I hadn’t been up to the loft since she died. I lived in the basement and refused almost all maintenance requests from long-and short-term guests who stayed at the house. The plants in the kitchen were overgrown, the plumbing was shot, and the boards on the back porch creaked like an ancient pirate ship.
When we arrived, the house handywoman, Effie Johnson, was crouched by the basement window, sanding and scraping, preparing to paint the house exterior—something I’d forbidden. About twice a week Effie confronted me with a can of paint Siobhan left behind, sunflower yellow, and tapped it sternly with her finger, making a tok-tok-tok sound on the lid.
“Nope,” I always told her. “Not this week.”
I let Effie do some things.
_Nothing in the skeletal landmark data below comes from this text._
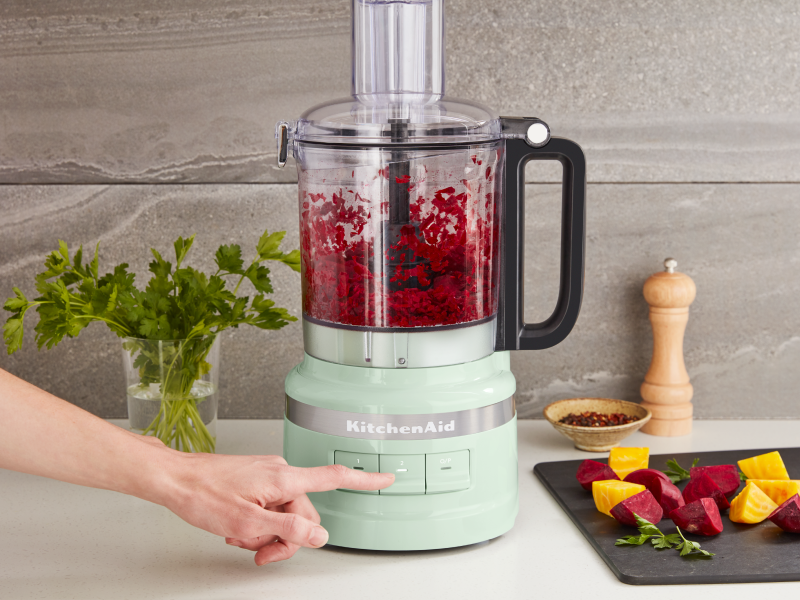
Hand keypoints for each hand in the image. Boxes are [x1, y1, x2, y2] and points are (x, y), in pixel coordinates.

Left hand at [159, 453, 393, 564]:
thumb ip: (288, 530)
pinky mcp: (256, 480)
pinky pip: (270, 506)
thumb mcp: (248, 523)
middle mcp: (280, 473)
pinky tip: (238, 527)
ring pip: (285, 513)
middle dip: (286, 538)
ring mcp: (268, 476)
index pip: (334, 478)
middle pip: (305, 513)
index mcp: (284, 479)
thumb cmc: (205, 495)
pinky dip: (258, 521)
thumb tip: (319, 536)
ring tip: (240, 536)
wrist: (177, 480)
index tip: (385, 479)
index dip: (363, 479)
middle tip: (260, 551)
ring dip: (267, 532)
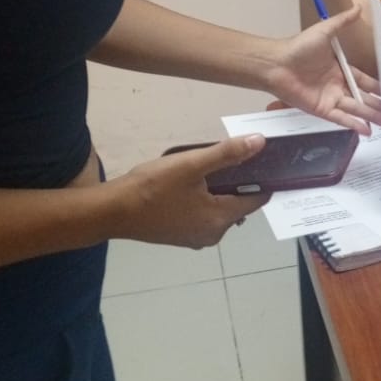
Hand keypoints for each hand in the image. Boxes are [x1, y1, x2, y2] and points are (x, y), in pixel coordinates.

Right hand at [117, 135, 270, 248]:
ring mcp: (195, 238)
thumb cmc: (153, 188)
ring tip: (212, 166)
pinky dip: (205, 200)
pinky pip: (204, 216)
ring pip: (220, 210)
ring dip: (221, 190)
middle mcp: (213, 235)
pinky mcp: (180, 236)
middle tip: (235, 157)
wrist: (112, 212)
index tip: (268, 161)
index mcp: (220, 219)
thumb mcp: (191, 165)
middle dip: (240, 183)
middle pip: (238, 205)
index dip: (265, 180)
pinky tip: (194, 183)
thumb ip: (228, 154)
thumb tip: (260, 142)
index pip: (257, 200)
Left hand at [263, 4, 380, 133]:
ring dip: (372, 117)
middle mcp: (337, 86)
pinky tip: (367, 130)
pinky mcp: (322, 110)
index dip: (378, 87)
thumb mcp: (324, 31)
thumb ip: (342, 22)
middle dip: (379, 105)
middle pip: (363, 97)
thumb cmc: (299, 48)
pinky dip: (354, 124)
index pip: (364, 80)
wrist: (276, 64)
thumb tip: (359, 7)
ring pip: (356, 109)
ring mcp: (330, 99)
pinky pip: (341, 118)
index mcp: (340, 69)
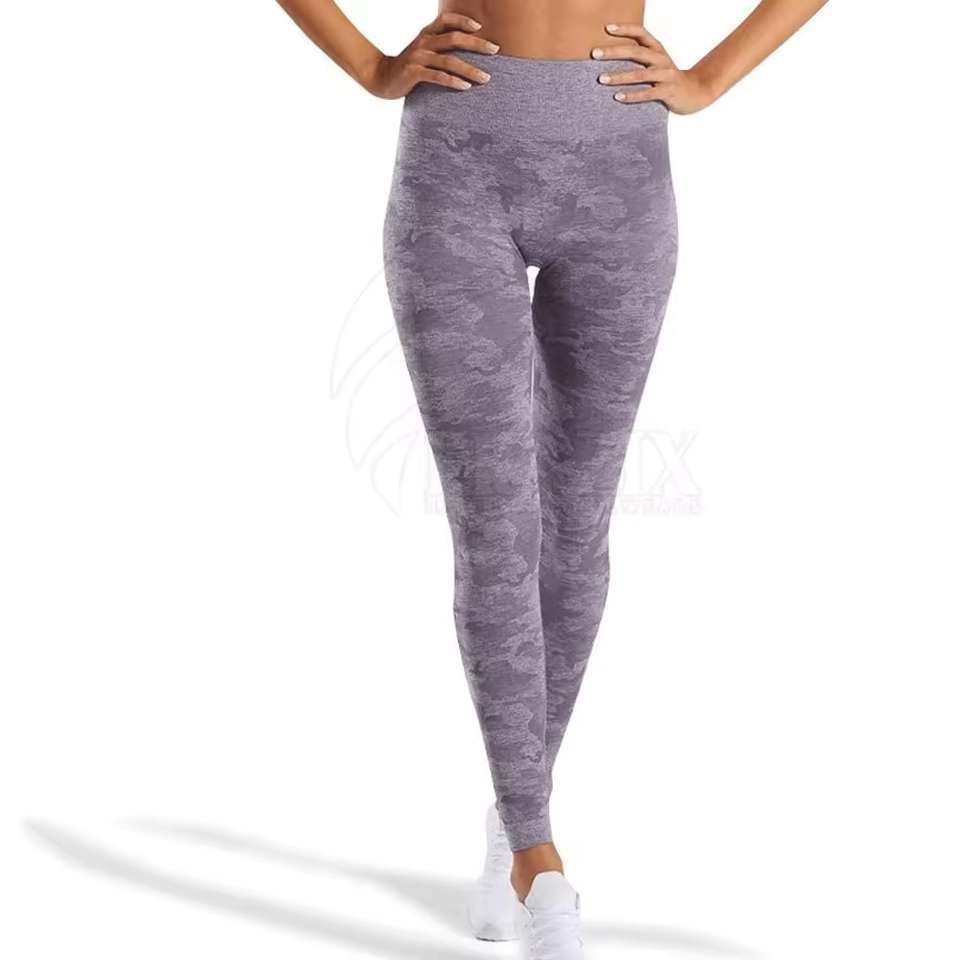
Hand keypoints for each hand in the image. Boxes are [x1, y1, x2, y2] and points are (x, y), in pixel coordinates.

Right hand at [364, 12, 498, 98]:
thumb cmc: (408, 67)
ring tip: (485, 78)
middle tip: (495, 50)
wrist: (381, 78)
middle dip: (477, 44)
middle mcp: (423, 42)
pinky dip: (453, 82)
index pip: (446, 20)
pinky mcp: (414, 74)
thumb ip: (438, 48)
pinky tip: (465, 87)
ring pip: (450, 61)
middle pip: (455, 39)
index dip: (463, 20)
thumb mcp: (422, 51)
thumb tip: (464, 50)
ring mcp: (419, 58)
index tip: (480, 27)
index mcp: (426, 34)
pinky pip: (438, 77)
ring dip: (470, 70)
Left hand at [591, 23, 715, 114]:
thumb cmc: (668, 77)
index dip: (625, 29)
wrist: (694, 92)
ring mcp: (665, 75)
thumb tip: (611, 53)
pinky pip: (647, 94)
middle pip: (636, 51)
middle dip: (614, 51)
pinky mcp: (667, 91)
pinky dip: (632, 95)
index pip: (640, 33)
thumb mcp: (656, 62)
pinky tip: (618, 97)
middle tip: (595, 53)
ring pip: (639, 74)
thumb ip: (639, 56)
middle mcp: (661, 59)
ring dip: (619, 76)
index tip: (607, 28)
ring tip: (602, 78)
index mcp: (657, 49)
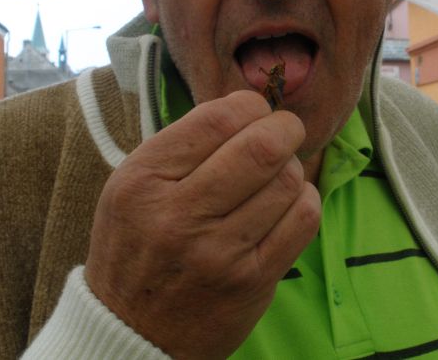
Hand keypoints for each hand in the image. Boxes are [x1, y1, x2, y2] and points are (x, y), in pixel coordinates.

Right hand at [85, 90, 321, 358]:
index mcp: (142, 181)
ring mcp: (218, 253)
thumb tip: (247, 108)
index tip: (256, 111)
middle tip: (286, 130)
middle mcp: (178, 216)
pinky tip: (289, 202)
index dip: (250, 105)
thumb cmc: (137, 247)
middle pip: (262, 147)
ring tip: (278, 174)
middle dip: (285, 128)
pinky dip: (305, 200)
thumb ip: (182, 144)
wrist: (133, 331)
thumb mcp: (132, 185)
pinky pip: (304, 220)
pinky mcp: (251, 281)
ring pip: (288, 181)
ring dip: (293, 167)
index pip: (216, 118)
She mows the lawns, chops firewood, cleans, repairs broken furniture, and keeps the possums out of the basement in exchange for her rent. She does a good job, but the main reason I like her is that someone tried to kill her once, slashing her throat from ear to ear and making mincemeat of her voice box, so she can’t talk at all and thus can’t ask me about my grief, how I’m coping, whether I’d like to share my feelings about my dead wife.
When Nick and I approached, Effie looked up at us, then picked up the paint can from beside her, which she must have had waiting in case I came around. She rapped her knuckles on the lid.
“Maybe next week,” I said. “You seen Clay?”
She made a sleeping motion with her hands under her cheek. Then she gestured at the cuts and grazes Nick and I had acquired in the tango with Winley Minnow, questioning.